→ Work instruction: Retype the text of the records below word for word, line by line. Leave the pictures out of your answer.

********

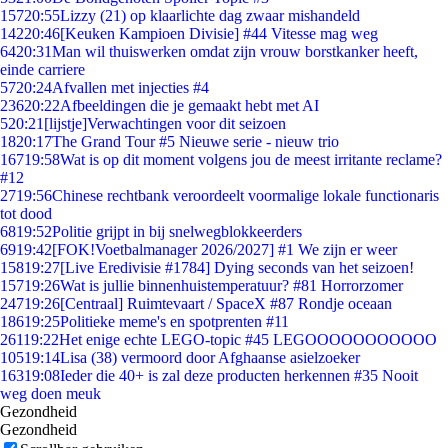
157
20:55
Lizzy (21) op klaarlichte dag zwaar mishandeld
142
20:46
[Keuken Kampioen Divisie] #44 Vitesse mag weg
64
20:31
Man wil thuiswerken omdat zijn vrouw borstkanker heeft,
einde carriere
57
20:24
Afvallen met injecties #4
236
20:22
Afbeeldingen die je gemaakt hebt met AI
5
20:21
[lijstje]Verwachtingen voor dit seizoen
18
20:17
The Grand Tour #5 Nieuwe serie - nieuw trio
167
19:58
Wat is op dit moment volgens jou de meest irritante reclame?
#12
27
19:56
Chinese rechtbank veroordeelt voormalige lokale functionaris
tot dood
68
19:52
Politie grijpt in bij snelwegblokkeerders
69
19:42
[FOK!Voetbalmanager 2026/2027] #1 We zijn er weer
158
19:27
[Live Eredivisie #1784] Dying seconds van het seizoen!
157
19:26
Wat is jullie binnenhuistemperatuur? #81 Horrorzomer
247
19:26
[Centraal] Ruimtevaart / SpaceX #87 Rondje oceaan
186
19:25
Politieke meme's en spotprenten #11
261
19:22
Het enige echte LEGO-topic #45 LEGOOOOOOOOOOO
105
19:14
Lisa (38) vermoord door Afghaanse asielzoeker
163
19:08
Ieder die 40+ is zal deze producten herkennen #35 Nooit
weg doen meuk
Gezondheid
Gezondheid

********

→ Written solution:
157
20:55
Lizzy (21) op klaarlichte dag zwaar mishandeld
142
20:46
[Keuken Kampioen Divisie] #44 Vitesse mag weg
64
20:31
Man wil thuiswerken omdat zijn vrouw borstkanker heeft,
einde carriere
57
20:24
Afvallen met injecties #4
236
20:22
Afbeeldingen die je gemaakt hebt met AI
5
20:21
[lijstje]Verwachtingen voor dit seizoen
18
20:17
The Grand Tour #5 Nieuwe serie - nieuw trio
167
19:58
Wat is op dit moment volgens jou de meest irritante reclame?
#12
27
19:56
Chinese rechtbank veroordeelt voormalige lokale functionaris
tot dood
68
19:52
Politie grijpt in bij snelwegblokkeerders
69
19:42
[FOK!Voetbalmanager 2026/2027] #1 We zijn er weer
158
19:27
[Live Eredivisie #1784] Dying seconds van het seizoen!
157
19:26
Wat is jullie binnenhuistemperatuur? #81 Horrorzomer
247
19:26
[Centraal] Ruimtevaart / SpaceX #87 Rondje oceaan
186
19:25
Politieke meme's en spotprenten #11
261
19:22
Het enige echte LEGO-topic #45 LEGOOOOOOOOOOO
105
19:14
Lisa (38) vermoord door Afghaanse asielzoeker
163
19:08
Ieder die 40+ is zal deze producten herkennen #35 Nooit
weg doen meuk
Gezondheid
Gezondheid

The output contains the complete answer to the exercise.